Los jóvenes de hoy tienen muchas cosas en común respecto al riesgo de no obtener pensiones adecuadas en el futuro; enfrentan mayores niveles de desempleo y están entrando de forma tardía al mercado laboral, entre otras razones.

Para los jóvenes, el tema de la pensión no está dentro de sus prioridades. La edad promedio de ingreso al mercado laboral formal al 2018 era de 27 años en Chile y Perú y de 26 años en Colombia.

El riesgo de este ingreso tardío para el financiamiento de la pensión se encuentra en que los primeros años de cotización inciden más sobre el saldo acumulado final, ya que rentan por más tiempo.

Según un estudio de la Asociación de AFP de Chile, un 43 % de la pensión se financia en los primeros 10 años de cotización.

Para los jóvenes, el tema de la pensión no está dentro de sus prioridades.

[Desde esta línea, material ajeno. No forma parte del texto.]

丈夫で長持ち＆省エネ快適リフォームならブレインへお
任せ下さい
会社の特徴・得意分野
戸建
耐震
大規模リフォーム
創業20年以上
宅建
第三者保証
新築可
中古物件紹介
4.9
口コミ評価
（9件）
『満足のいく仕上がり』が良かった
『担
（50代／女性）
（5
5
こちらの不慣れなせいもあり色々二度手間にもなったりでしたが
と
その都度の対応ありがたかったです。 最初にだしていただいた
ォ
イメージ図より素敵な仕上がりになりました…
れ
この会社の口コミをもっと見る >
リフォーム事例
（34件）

Sin embargo, el problema es que en cualquier sistema de pensiones contributivo es imprescindible que las personas coticen desde jóvenes para obtener mejores beneficios.

En particular, en un sistema de capitalización individual los aportes a temprana edad son muy importantes para maximizar la cantidad de ahorro acumulado al final de la vida activa, ya que estos aportes aprovechan las rentabilidades de la inversión de los recursos por un mayor período de tiempo.

En este contexto, se hace vital la educación provisional que informe, eduque y oriente en estas materias a los trabajadores jóvenes.

En general, los jóvenes no anticipan cómo sus conductas actuales afectarán su futura pensión.

«Por lo tanto, es tarea de las administradoras, autoridades, especialistas y de los responsables de políticas públicas adelantarse a la situación y actuar para remediar posibles efectos en el futuro», recomienda el informe.